I'm evaluating ZFS and will likely include some features of ZFS into BBuddy as we integrate these capabilities into our backup processes. We're free to do this in part because we have redundant backup sets, so a single failure wouldn't be catastrophic in the short/medium term.
By the way, there is a new version of backuppc (4.0) in alpha testing that does not use hardlinks for the pooling plus some other changes that will help make it easier to rsync the whole archive to an offsite mirror. I haven't tried it myself yet and am not sure off the top of my head if it chunks up large files for better pooling of the unchanged portions.

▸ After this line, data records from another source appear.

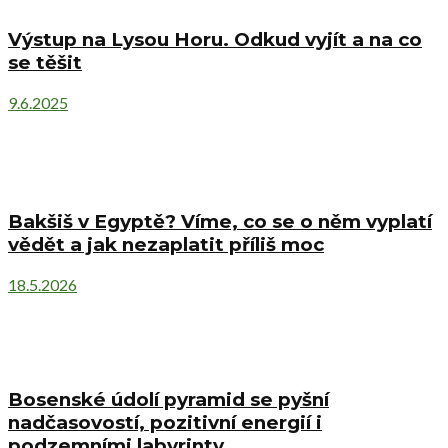
Výstup na Lysou Horu. Odkud vyjít a na co
se těšit
9.6.2025
Bakšiš v Egyptě? Víme, co se o něm vyplatí
vědět a jak nezaplatit příliš moc
18.5.2026
Bosenské údolí pyramid se pyšní
nadčasovostí, pozitivní energií i
podzemními labyrinty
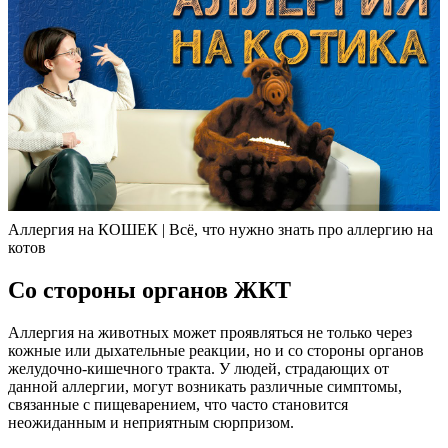
Аллергия на КОШЕК | Всё, что нужно знать про аллергию на
котов
Со стороны органов ЖКТ
Аллергия на животных может проявляться не только через
кожные или дыхательные реакции, но и со стороны органов
желудочно-кишечного тракта. У людей, страдающих от
данной аллергии, могут возникать различные симптомы,
связанные с пищеварением, что часто становится
неожиданным и неприятным сюрпризом.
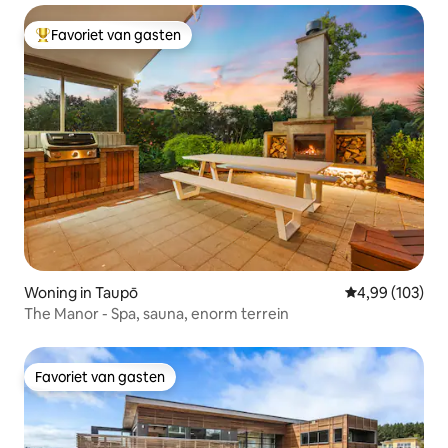
Favoriet van gasten
Topfavoriet van gasten
Woning in Taupō
Gemiddelde beo
4,99 (103)
The Manor - Spa, sauna, enorm terrein
Favoriet van gasten
Favoriet van gasten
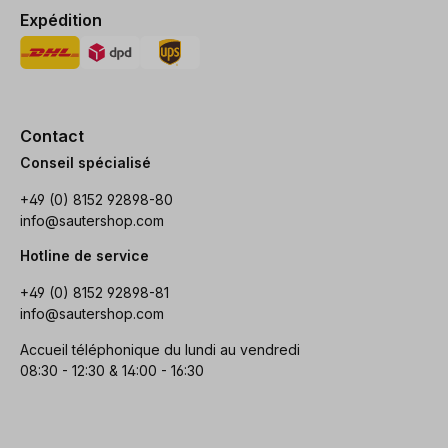
Expédition
Contact
Conseil spécialisé
+49 (0) 8152 92898-80
info@sautershop.com
Hotline de service
+49 (0) 8152 92898-81
info@sautershop.com
Accueil téléphonique du lundi au vendredi
08:30 - 12:30 & 14:00 - 16:30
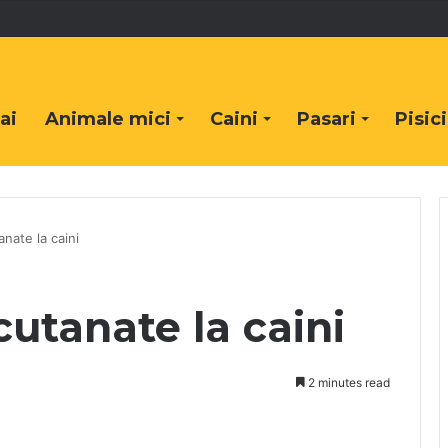
ai
Animale mici
Caini
Pasari
Pisici
anate la caini
cutanate la caini
2 minutes read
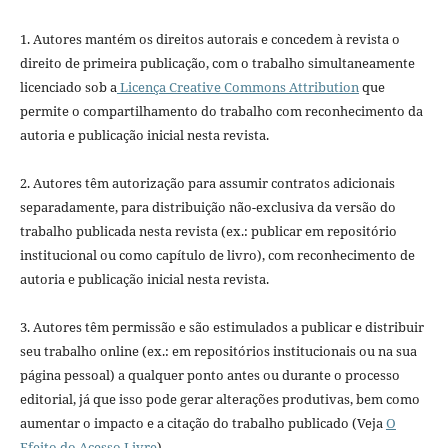
1. Autores mantém os direitos autorais e concedem à revista o
direito de primeira publicação, com o trabalho simultaneamente
licenciado sob a
Licença Creative Commons Attribution
que
permite o compartilhamento do trabalho com reconhecimento da
autoria e publicação inicial nesta revista.
2. Autores têm autorização para assumir contratos adicionais
separadamente, para distribuição não-exclusiva da versão do
trabalho publicada nesta revista (ex.: publicar em repositório
institucional ou como capítulo de livro), com reconhecimento de
autoria e publicação inicial nesta revista.
3. Autores têm permissão e são estimulados a publicar e distribuir
seu trabalho online (ex.: em repositórios institucionais ou na sua
página pessoal) a qualquer ponto antes ou durante o processo
editorial, já que isso pode gerar alterações produtivas, bem como
aumentar o impacto e a citação do trabalho publicado (Veja
O
Efeito do Acesso Livre
).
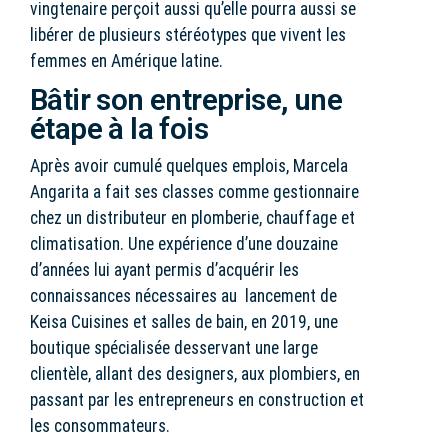
vingtenaire perçoit aussi qu’elle pourra aussi se
libérer de plusieurs stéréotypes que vivent les
femmes en Amérique latine.
Bâtir son entreprise, une
étape à la fois
Après avoir cumulé quelques emplois, Marcela
Angarita a fait ses classes comme gestionnaire
chez un distributeur en plomberie, chauffage et
climatisation. Une expérience d’une douzaine
d’années lui ayant permis d’acquérir les
connaissances nécessaires au lancement de
Keisa Cuisines et salles de bain, en 2019, une
boutique spécialisée desservant une large
clientèle, allant des designers, aux plombiers, en
passant par les entrepreneurs en construction et
les consommateurs.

On 12/18/2013 03:04 PM, Les Mikesell wrote:
For the people who don't know, backuppc builds a directory tree for each backup run where the full runs are complete and the incrementals normally only contain the changed files. However, when you access the incremental backups through the web interface or the command line tools, the backing full is automatically merged so you don't have to deal with the difference - and when using rsync as the xfer method, deletions are tracked correctly.

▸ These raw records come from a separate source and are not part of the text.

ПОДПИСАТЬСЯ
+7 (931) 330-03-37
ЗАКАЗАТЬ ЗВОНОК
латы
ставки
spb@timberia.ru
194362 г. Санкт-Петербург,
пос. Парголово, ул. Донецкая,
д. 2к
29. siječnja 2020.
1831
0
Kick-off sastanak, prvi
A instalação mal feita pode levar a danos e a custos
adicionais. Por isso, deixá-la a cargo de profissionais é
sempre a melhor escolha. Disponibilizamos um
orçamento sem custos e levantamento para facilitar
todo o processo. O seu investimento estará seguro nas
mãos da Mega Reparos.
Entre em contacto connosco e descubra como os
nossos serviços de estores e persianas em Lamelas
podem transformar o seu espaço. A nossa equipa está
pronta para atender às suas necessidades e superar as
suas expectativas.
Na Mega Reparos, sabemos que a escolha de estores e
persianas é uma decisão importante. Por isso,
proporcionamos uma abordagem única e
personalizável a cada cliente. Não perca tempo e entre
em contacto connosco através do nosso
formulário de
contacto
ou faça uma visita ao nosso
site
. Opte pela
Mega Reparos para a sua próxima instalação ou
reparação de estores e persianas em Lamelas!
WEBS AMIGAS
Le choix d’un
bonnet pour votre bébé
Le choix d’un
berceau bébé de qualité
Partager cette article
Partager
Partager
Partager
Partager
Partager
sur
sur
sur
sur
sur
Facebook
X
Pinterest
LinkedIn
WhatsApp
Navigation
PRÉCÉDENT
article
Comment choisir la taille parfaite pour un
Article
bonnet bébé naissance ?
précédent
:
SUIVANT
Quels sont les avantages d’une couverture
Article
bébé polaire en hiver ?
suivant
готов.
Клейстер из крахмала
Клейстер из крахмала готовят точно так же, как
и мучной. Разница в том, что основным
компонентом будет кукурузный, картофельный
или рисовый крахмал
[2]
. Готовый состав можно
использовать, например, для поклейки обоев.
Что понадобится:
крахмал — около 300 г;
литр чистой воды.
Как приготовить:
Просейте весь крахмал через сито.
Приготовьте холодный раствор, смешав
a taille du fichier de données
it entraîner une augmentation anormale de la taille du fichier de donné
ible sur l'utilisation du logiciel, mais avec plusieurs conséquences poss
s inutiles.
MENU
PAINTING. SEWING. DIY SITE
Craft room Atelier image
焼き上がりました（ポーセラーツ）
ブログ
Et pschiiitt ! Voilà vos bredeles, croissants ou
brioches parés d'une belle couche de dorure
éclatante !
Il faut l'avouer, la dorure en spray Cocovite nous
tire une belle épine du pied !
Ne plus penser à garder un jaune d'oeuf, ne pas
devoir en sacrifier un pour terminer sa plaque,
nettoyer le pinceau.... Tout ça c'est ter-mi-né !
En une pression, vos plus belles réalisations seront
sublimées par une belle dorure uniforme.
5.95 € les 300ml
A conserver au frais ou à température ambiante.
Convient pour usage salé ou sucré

Should I read this as "BackupPC now has its own filesystem driver"? If so, wow. Or do you mean that there are command line tools to read/copy BackupPC save points?
On 12/18/2013 3:41 PM, Lists wrote:
Should I read this as "BackupPC now has its own filesystem driver"? If so, wow. Or do you mean that there are command line tools to read/copy BackupPC save points?
web interface, primarily. you can restore any portion of any version of any backup to the original system, or download it as a .zip or .tar file.
On Wed, Dec 18, 2013 at 5:41 PM, Lists lists@benjamindsmith.com wrote:
On 12/18/2013 03:04 PM, Les Mikesell wrote:
For the people who don't know, backuppc builds a directory tree for each backup run where the full runs are complete and the incrementals normally only contain the changed files. However, when you access the incremental backups through the web interface or the command line tools, the backing full is automatically merged so you don't have to deal with the difference - and when using rsync as the xfer method, deletions are tracked correctly.
Should I read this as "BackupPC now has its own filesystem driver"? If so, wow. Or do you mean that there are command line tools to read/copy BackupPC save points?
No it is all application level stuff that really only needs hardlinks to work correctly and atomically on the underlying filesystem. It does, however, have its own rsync implementation in perl that knows how to work with compressed files on the server side while chatting with a stock rsync at the other end. There is a web interface to browse/restore (or download single files or tar/zip images) and command line tools to extract single files or tar images. I think someone did do a read-only fuse filesystem on top of it though, so you could do things like grep/diff/rsync directly - but it is not part of the standard system.